Following a slow start to the year, we have seen an uptick in activity from the summer onwards. With less money coming in from outside, seemingly everyone was relying on everyone else to be able to purchase and, with no money coming in from an external market, all the capital was held in property and the market ground to a halt.
We have seen an increase in Cat II applications at Richardsons over the past few months, possibly driven by the Labour government’s tax forecasts, but also due to more local political factors such as the EU’s imminent EES system which should make entry into the EU via our own frontier much more certain for UK nationals. The decision will be an automatic one based on electronic ‘stamps’ rather than the will of a border guard.
We expect this trend to continue throughout 2025, with increased numbers of Cat II applications bolstering the upper end of the market place, while the trickle down effect of funds coming into the market place will allow families to help their adult children onto the ladder, bolstering the Local Market properties and the lower end Open Market too.
The increased numbers of arrivals into Gibraltar looking to rent in the short term, could also see rents rise further (we have seen approximately 10% rent increases through 2024) meaning the buy to let sector could be stirred into action at both ends of the value ladder.
In addition, the additional squeezes on private landlords in the UK are causing many to exit the market altogether. These liquidised assets need to be reinvested somewhere and Gibraltar property currently offers some very attractive annual returns compared to many UK cities.
So how many of the 6,500 HNWIs leaving the UK for the rest of Europe will make it to our great territory? It’s hard to say, but with a population of 39,000 (UN estimate 2024) it wouldn’t take many of them to arrive to boost our economy and give a firm push to our property market.
Disclaimer:
It should be noted that despite their importance, taxes are by no means the only driver of the ongoing exodus of millionaires out of the UK. Other economic and finance-related reasons include:
- The impact of Brexit on financial markets and general business opportunities in the UK.
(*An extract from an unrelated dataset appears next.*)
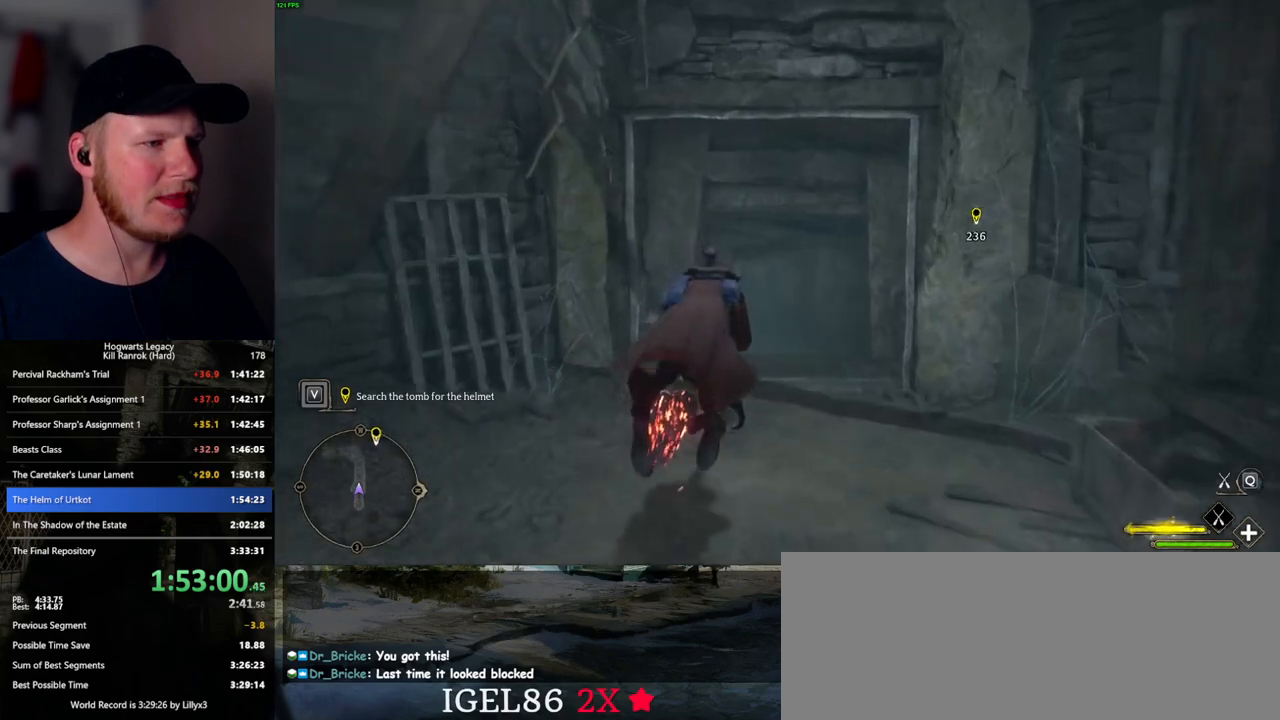
{"keys": ["ctrl_l", "w"], "mouse": ["left"], "events": [[83, "ctrl_l", "up"], [300, "ctrl_l", "down"]]}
- Failure to recover from the 2008 financial crisis. Britain has been one of the worst-performing economies in the world since the crisis, when measured in USD terms, with total private wealth held in the country down by -10% since its 2007 pre-crisis peak (in USD). The UK’s GDP per capita (in USD) is also down -3% over this period, which compares very poorly to the US (+70%) and the world (+52%) – see link. It is worth noting that back in 2007, the UK had a higher GDP per capita than the US but now it ranks well behind.
- The UK’s main equity index (the FTSE 100) has also performed poorly since the 2008 financial crisis and is down by -23% since 2007, when measured in USD terms. This compares very poorly to positive growth of +228% in the S&P 500 and +101% in the MSCI World Index over the same period.
- The growing dominance of the US and Asia in the global hi-tech space has caused several wealthy tech entrepreneurs in the UK to reconsider their base location, with many moving to tech hubs in North America and Europe. Brexit has arguably exacerbated this trend.
- The dwindling importance of the London Stock Exchange (LSE). The LSE was once the world’s largest stock market by market cap but now ranks 11th globally. Its performance over the past two decades has been particularly poor, with a large number of delistings and relatively few new IPOs. The FTSE 100 has also performed poorly, as mentioned earlier.
Wealth versus GDP:
We consider wealth to be a far better measure of the financial health of an economy than GDP. The reasons for this include:
- In many countries, a large portion of GDP flows to government and therefore has little to no impact on private wealth creation.
- GDP counts items multiple times. For instance, if someone is paid USD 100 for a product or a service and they then pay someone else that same USD 100 for another product or service, USD 200 will be added to the country’s GDP despite the fact that only USD 100 was produced at the start.
- GDP largely overlooks the impact of property and stock market moves, yet these two factors clearly have a significant impact on wealth creation.
- GDP is a relatively static measure that tends to move only slightly year on year. It also has a time lag.
Wealth figures, on the other hand, have none of these limitations, making them a far more accurate gauge of the true financial health of an economy than its GDP figures.